Advocaat-generaal Keulen kan zich niet vinden in het oordeel van Hof Arnhem-Leeuwarden over de hoogte van de proceskostenvergoedingen in Mulderzaken. Het hof had moeten nagaan of de wetgever de ‘margin of appreciation’ die heeft overschreden door de proceskostenvergoedingen voor Mulderzaken te beperken. Dat is volgens de A-G niet het geval. De A-G verzoekt de Hoge Raad het arrest van Hof Arnhem-Leeuwarden in het belang der wet te vernietigen.
X procedeert met een gemachtigde tegen een sanctie op grond van de Wet administratiefrechtelijke handhaving verkeersvoorschriften (Wahv), ook wel de Wet Mulder. In hoger beroep is alleen de hoogte van de proceskostenvergoeding in geschil. Sinds 1 januari 2024 geldt in Wahv-zaken dat deze vergoeding wordt vermenigvuldigd met 0,25 als de sanctie wordt vernietigd of aangepast, en met 0,10 in andere gevallen. X stelt in hoger beroep dat de kantonrechter een onjuiste wegingsfactor heeft toegepast. Hof Arnhem-Leeuwarden oordeelt dat de wettelijke bepaling die voorziet in een lagere proceskostenvergoeding in Wahv-zaken (art. 13a lid 2 Wahv) buiten toepassing moet blijven (V-N 2025/2.25). Het hof stelt dat het niet kan beoordelen of het onderscheid tussen Wahv-zaken en andere bestuursrechtelijke procedures (behoudens WOZ en BPM) verenigbaar is met het discriminatieverbod van art. 14 EVRM en art. 1 van het Twaalfde Protocol bij het EVRM.
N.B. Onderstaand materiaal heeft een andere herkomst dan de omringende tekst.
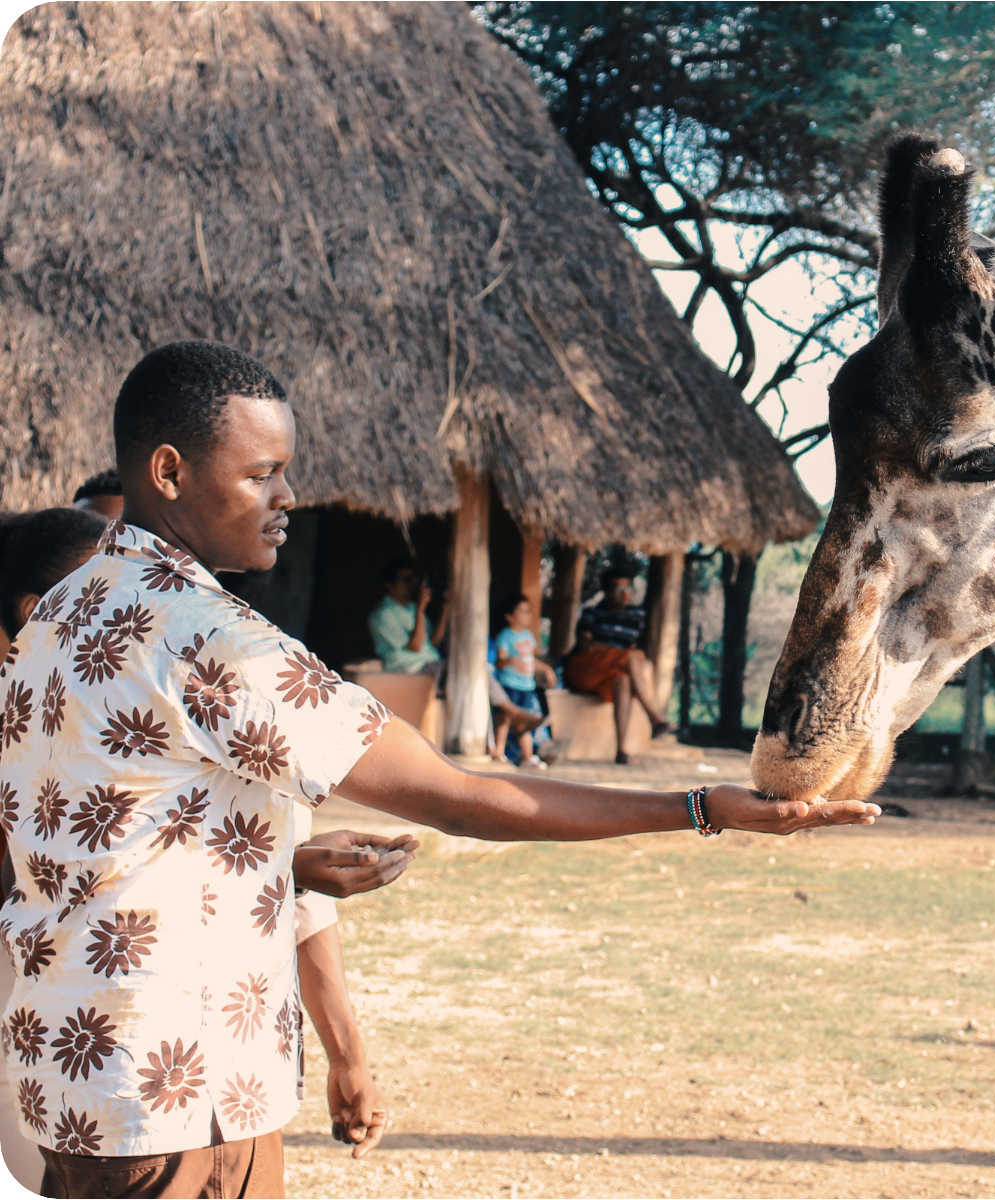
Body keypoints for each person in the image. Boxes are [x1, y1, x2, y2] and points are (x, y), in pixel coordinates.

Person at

Advocaat-generaal Keulen kan zich niet vinden in het oordeel van Hof Arnhem-Leeuwarden over de hoogte van de proceskostenvergoedingen in Mulderzaken. Op grond van de Wet herwaardering proceskostenvergoedingen WOZ en BPM geldt voor Mulderzaken per 1 januari 2024 een lagere proceskostenvergoeding (zie art. 13a lid 2 Wahv). Volgens het hof kan niet worden beoordeeld of de toepassing van art. 13a lid 2 Wahv verenigbaar is met het discriminatieverbod dat is neergelegd in art. 14 EVRM en art. 1 Twaalfde Protocol bij het EVRM. De A-G meent dat het hof deze bepaling niet op die grond buiten toepassing had mogen laten. Het hof had moeten nagaan of de wetgever de ‘margin of appreciation’ die beide verdragsartikelen bieden heeft overschreden. Dat is volgens de A-G niet het geval. De A-G verzoekt de Hoge Raad het arrest van Hof Arnhem-Leeuwarden in het belang der wet te vernietigen.
Wetsartikelen:
Europees Verdrag tot bescherming van de rechten van de mens en de fundamentele vrijheden 14
Algemene wet bestuursrecht 8:75
Rubriek: Fiscaal bestuurs(proces)recht
Editie: 28 maart
Informatiesoort: VN Vandaag
Instantie: Hoge Raad (Advocaat-Generaal)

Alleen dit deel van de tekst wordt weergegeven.